Extracted material>
■ ■ ■

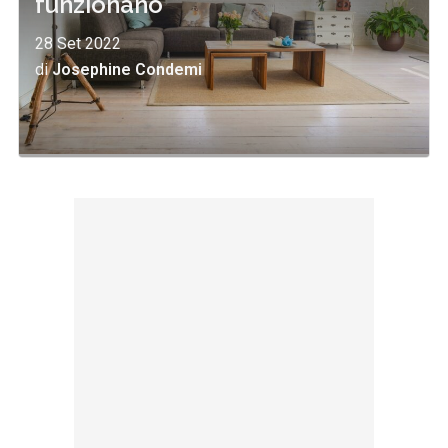
funzionano
28 Set 2022
di
Josephine Condemi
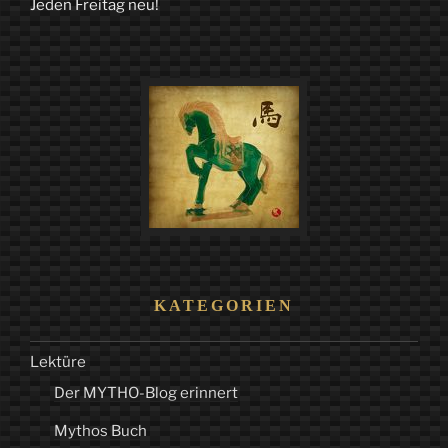
Jeden Freitag neu!
auf
dem
südlichen
Peloponnes
–
Kapitel
6:
„Kato
Mani““
KATEGORIEN
Lektüre
Der MYTHO-Blog erinnert
Mythos Buch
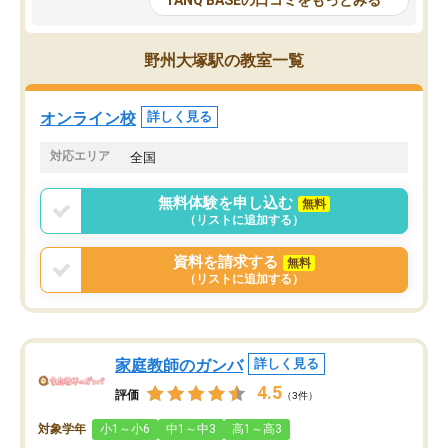
TANQ BASEの口コミをもっとみる
も目を通して頂ける。そのため多くの
接・小論文などの技術指
意見を聞くことができ、より良いもの
ション内容になっていま
を推敲することが可能だ。
選抜を通して将来自分が
野州大塚駅の教室一覧
どの人も優しく、親身に接してくださ
のかといった人生設計・
るのでやる気も出て、良かったで
を社会人として働いてい
す！！
に考える事が出来る環境
オンライン校
詳しく見る
番の魅力だと思います。
い事が何もない所から社
対応エリア
全国
ポートを受け、学びたい
標を見つける事が出来ま
無料体験を申し込む
無料
（リストに追加する）
資料を請求する
無料
（リストに追加する）
家庭教師のガンバ
詳しく見る
4.5
評価
（3件）
対象学年
小1～小6
中1～中3
高1～高3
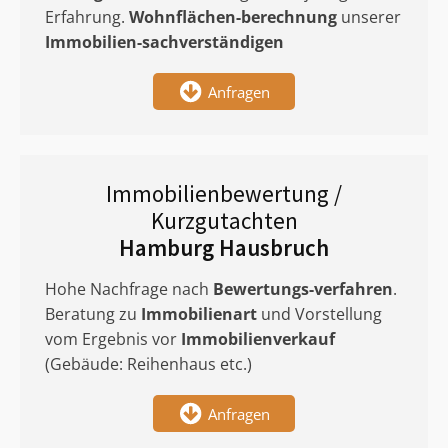
Erfahrung.
Wohnflächen-berechnung
unserer
Immobilien-sachverständigen
Anfragen
Immobilienbewertung /
Kurzgutachten
Hamburg Hausbruch
Hohe Nachfrage nach
Bewertungs-verfahren
.
Beratung zu
Immobilienart
und Vorstellung
vom Ergebnis vor
Immobilienverkauf
(Gebäude: Reihenhaus etc.)
Anfragen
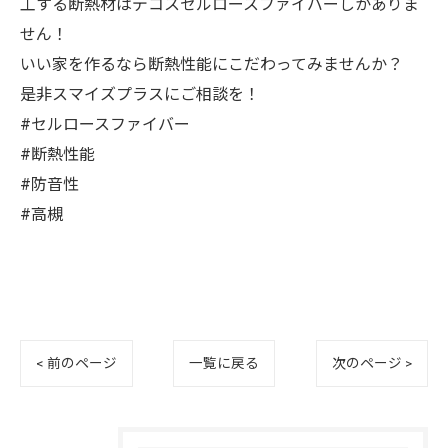
工する断熱材はデコスセルロースファイバーしかありま
せん！
いい家を作るなら断熱性能にこだわってみませんか？
是非スマイズプラスにご相談を！
#セルロースファイバー
#断熱性能
#防音性
#高槻
< 前のページ
一覧に戻る
次のページ >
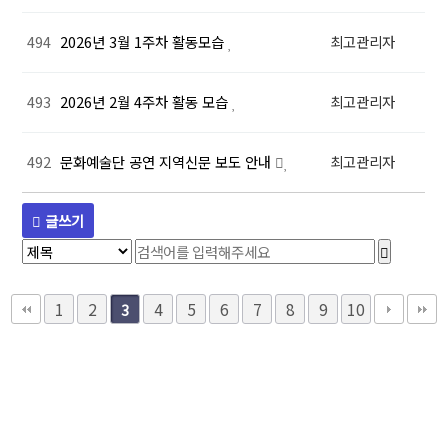
494
2026년 3월 1주차 활동모습
최고관리자
493
2026년 2월 4주차 활동 모습
최고관리자
492
문화예술단 공연 지역신문 보도 안내
최고관리자
글쓰기
1
2
4
5
6
7
8
9
10
3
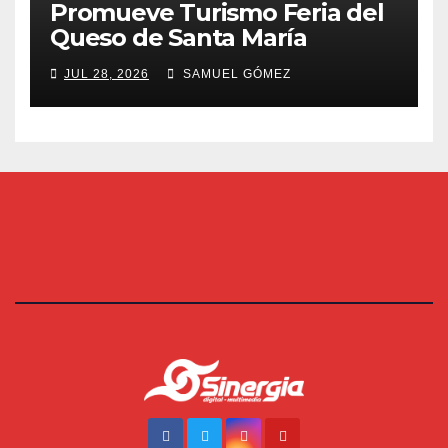
Promueve Turismo Feria del
Queso de Santa María
JUL 28, 2026
SAMUEL GÓMEZ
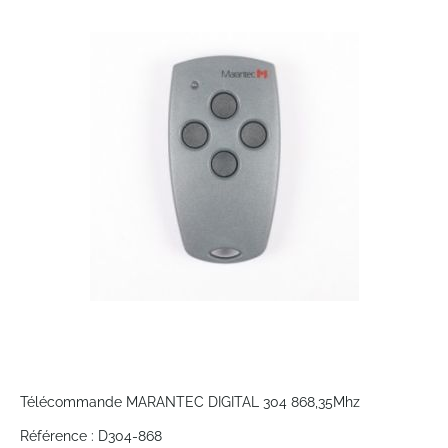
the
end
of
the
images
gallery
Skip
to
Télécommande MARANTEC DIGITAL 304 868,35Mhz
the
Référence : D304-868
beginning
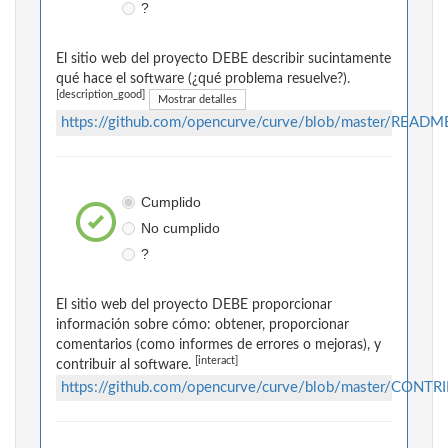
?
El sitio web del proyecto DEBE describir sucintamente
qué hace el software (¿qué problema resuelve?).
[description_good]
Mostrar detalles
https://github.com/opencurve/curve/blob/master/READM
Cumplido
No cumplido
?
El sitio web del proyecto DEBE proporcionar
información sobre cómo: obtener, proporcionar
comentarios (como informes de errores o mejoras), y
[interact]
contribuir al software.
https://github.com/opencurve/curve/blob/master/CONT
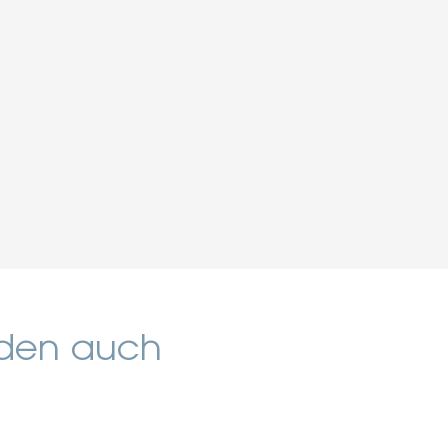
nden auch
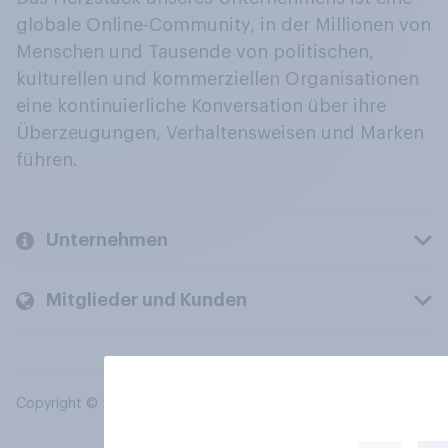
globale Online-Community, in der Millionen von
Menschen und Tausende von politischen,
kulturellen und kommerziellen Organisationen
eine kontinuierliche Konversation über ihre
Überzeugungen, Verhaltensweisen und Marken
führen.
Unternehmen
Mitglieder und Kunden
Copyright © 2026 YouGov PLC. Alle Rechte vorbehalten.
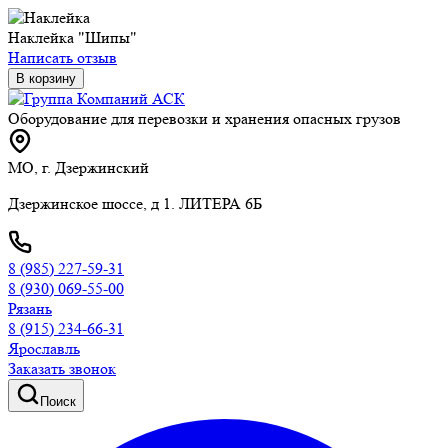
Наклейка "Шипы"
Написать отзыв
В корзину
Оборудование для перевозки и хранения опасных грузов
МО, г. Дзержинский
Дзержинское шоссе, д 1. ЛИТЕРА 6Б
8 (985) 227-59-31
8 (930) 069-55-00
Рязань
8 (915) 234-66-31
Ярославль
Заказать звонок
Поиск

■ ■ ■

Work order>
Report every line of the preceding listing where the string "software" occurs.

Problem solution>
qué hace el software (¿qué problema resuelve?).
contribuir al software.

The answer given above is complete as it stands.